- [What to do]: Could you retype the entries exactly as they are?

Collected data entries
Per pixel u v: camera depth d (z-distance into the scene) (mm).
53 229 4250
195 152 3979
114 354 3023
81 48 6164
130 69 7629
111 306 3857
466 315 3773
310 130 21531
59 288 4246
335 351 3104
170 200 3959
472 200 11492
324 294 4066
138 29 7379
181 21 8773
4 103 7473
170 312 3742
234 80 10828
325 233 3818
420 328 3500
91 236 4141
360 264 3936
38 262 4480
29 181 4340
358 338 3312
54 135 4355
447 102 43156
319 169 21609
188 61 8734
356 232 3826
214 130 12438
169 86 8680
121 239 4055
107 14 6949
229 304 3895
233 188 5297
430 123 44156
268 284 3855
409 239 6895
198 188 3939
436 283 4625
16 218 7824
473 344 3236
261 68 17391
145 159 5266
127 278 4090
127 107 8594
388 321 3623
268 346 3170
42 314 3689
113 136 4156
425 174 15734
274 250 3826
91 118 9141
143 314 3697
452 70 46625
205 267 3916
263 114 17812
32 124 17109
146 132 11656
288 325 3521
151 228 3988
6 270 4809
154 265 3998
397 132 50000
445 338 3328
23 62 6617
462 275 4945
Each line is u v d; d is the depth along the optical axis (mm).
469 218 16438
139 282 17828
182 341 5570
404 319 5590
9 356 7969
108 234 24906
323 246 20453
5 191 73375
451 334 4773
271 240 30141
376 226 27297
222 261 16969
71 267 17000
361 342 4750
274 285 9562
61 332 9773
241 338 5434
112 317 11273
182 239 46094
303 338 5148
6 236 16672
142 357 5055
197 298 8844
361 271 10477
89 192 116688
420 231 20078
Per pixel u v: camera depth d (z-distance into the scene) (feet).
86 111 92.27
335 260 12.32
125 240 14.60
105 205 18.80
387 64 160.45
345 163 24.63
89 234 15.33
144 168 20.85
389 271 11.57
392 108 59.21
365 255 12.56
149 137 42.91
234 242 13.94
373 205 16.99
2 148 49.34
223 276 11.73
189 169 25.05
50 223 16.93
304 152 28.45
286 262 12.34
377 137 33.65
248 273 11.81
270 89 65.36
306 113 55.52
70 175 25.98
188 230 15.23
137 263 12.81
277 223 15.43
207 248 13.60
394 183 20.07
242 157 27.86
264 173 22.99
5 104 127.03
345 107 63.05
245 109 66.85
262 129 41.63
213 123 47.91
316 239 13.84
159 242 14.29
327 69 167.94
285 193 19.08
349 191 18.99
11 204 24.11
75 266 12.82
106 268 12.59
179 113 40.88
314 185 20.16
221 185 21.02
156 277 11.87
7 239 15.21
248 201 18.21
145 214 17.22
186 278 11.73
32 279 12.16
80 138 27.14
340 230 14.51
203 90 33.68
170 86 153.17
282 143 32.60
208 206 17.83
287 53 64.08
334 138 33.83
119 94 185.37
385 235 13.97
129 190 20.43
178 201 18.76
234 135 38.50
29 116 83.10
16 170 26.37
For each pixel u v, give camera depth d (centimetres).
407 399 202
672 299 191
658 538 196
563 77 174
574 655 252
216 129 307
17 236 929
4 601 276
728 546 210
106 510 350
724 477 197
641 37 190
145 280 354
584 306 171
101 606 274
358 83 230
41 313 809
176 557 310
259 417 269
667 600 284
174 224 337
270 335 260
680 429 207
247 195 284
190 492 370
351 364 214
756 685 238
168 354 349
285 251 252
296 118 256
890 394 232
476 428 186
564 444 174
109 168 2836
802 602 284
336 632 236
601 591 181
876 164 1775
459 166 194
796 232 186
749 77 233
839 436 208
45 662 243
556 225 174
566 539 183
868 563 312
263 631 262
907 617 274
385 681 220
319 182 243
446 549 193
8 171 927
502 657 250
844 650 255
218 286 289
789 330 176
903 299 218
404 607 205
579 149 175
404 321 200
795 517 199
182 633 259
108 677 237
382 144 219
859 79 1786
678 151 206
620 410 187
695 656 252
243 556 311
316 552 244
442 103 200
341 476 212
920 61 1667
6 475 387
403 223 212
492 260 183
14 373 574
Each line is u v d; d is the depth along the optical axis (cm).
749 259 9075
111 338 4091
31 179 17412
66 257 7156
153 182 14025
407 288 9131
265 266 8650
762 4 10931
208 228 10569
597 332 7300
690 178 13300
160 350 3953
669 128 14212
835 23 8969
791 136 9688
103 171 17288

- [Written reply]:
Per pixel u v: camera depth d (z-distance into the scene) (mm).
53 229 4250
195 152 3979
114 354 3023
81 48 6164
130 69 7629
111 306 3857
466 315 3773
310 130 21531
59 288 4246
335 351 3104
170 200 3959
472 200 11492
324 294 4066
138 29 7379
181 21 8773
4 103 7473
170 312 3742
234 80 10828
325 233 3818
420 328 3500
91 236 4141
360 264 3936
38 262 4480
29 181 4340
358 338 3312
54 135 4355
447 102 43156
319 169 21609
188 61 8734
356 232 3826
214 130 12438
169 86 8680
121 239 4055
107 14 6949
229 304 3895
233 188 5297
430 123 44156
268 284 3855
409 239 6895
198 188 3939
436 283 4625
16 218 7824
473 344 3236
261 68 17391
145 159 5266
127 278 4090
127 107 8594
388 321 3623
268 346 3170
42 314 3689
113 136 4156
425 174 15734
274 250 3826
91 118 9141
143 314 3697
452 70 46625
205 267 3916
263 114 17812
32 124 17109
146 132 11656
288 325 3521
151 228 3988
6 270 4809
154 265 3998
397 132 50000
445 338 3328
23 62 6617
462 275 4945
Each line is u v d; d is the depth along the optical axis (mm).
469 218 16438
139 282 17828
182 341 5570
404 319 5590
9 356 7969
108 234 24906
323 246 20453
5 191 73375
451 334 4773
271 240 30141
376 226 27297
222 261 16969
71 267 17000
361 342 4750
274 285 9562
61 332 9773
241 338 5434
112 317 11273
182 239 46094
303 338 5148
6 236 16672
142 357 5055
197 298 8844
361 271 10477
89 192 116688
420 231 20078
Per pixel u v: camera depth d (z-distance into the scene) (feet).
86 111 92.27
335 260 12.32
125 240 14.60
105 205 18.80
387 64 160.45
345 163 24.63
89 234 15.33
144 168 20.85
389 271 11.57
392 108 59.21
365 255 12.56
149 137 42.91
234 242 13.94
373 205 16.99
2 148 49.34
223 276 11.73
189 169 25.05
50 223 16.93
304 152 28.45
286 262 12.34
377 137 33.65
248 273 11.81
270 89 65.36
306 113 55.52
70 175 25.98
188 230 15.23
137 263 12.81
277 223 15.43
207 248 13.60
394 183 20.07
242 157 27.86
264 173 22.99
5 104 127.03
345 107 63.05
245 109 66.85
262 129 41.63
213 123 47.91
316 239 13.84
159 242 14.29
327 69 167.94
285 193 19.08
349 191 18.99
11 204 24.11
75 266 12.82
106 268 12.59
179 113 40.88
314 185 20.16
221 185 21.02
156 277 11.87
7 239 15.21
248 201 18.21
145 214 17.22
186 278 11.73
32 279 12.16
80 138 27.14
340 230 14.51
203 90 33.68
170 86 153.17
282 143 32.60
208 206 17.83
287 53 64.08
334 138 33.83
119 94 185.37
385 235 13.97
129 190 20.43
178 201 18.76
234 135 38.50
29 116 83.10
16 170 26.37
For each pixel u v, give camera depth d (centimetres).
407 399 202
672 299 191
658 538 196
563 77 174
574 655 252
216 129 307
17 236 929
4 601 276
728 546 210
106 510 350
724 477 197
641 37 190
145 280 354
584 306 171
101 606 274
358 83 230
41 313 809
176 557 310
259 417 269
667 600 284
174 224 337
270 335 260
680 429 207
247 195 284
190 492 370
351 364 214
756 685 238
168 354 349
285 251 252
296 118 256
890 394 232
476 428 186
564 444 174
109 168 2836
802 602 284
336 632 236
601 591 181
876 164 1775
459 166 194
796 232 186
749 77 233
839 436 208
45 662 243
556 225 174
566 539 183
868 563 312
263 631 262
907 617 274
385 681 220
319 182 243
446 549 193
8 171 927
502 657 250
844 650 255
218 286 289
789 330 176
903 299 218
404 607 205
579 149 175
404 321 200
795 517 199
182 633 259
108 677 237
382 144 219
859 79 1786
678 151 206
620 410 187
695 656 252
243 556 311
316 552 244
442 103 200
341 476 212
920 61 1667
6 475 387
403 223 212
492 260 183
14 373 574
Each line is u v d; d is the depth along the optical axis (cm).
749 259 9075
111 338 4091
31 179 17412
66 257 7156
153 182 14025
407 288 9131
265 266 8650
762 4 10931
208 228 10569
597 332 7300
690 178 13300
160 350 3953
669 128 14212
835 23 8969
791 136 9688
103 171 17288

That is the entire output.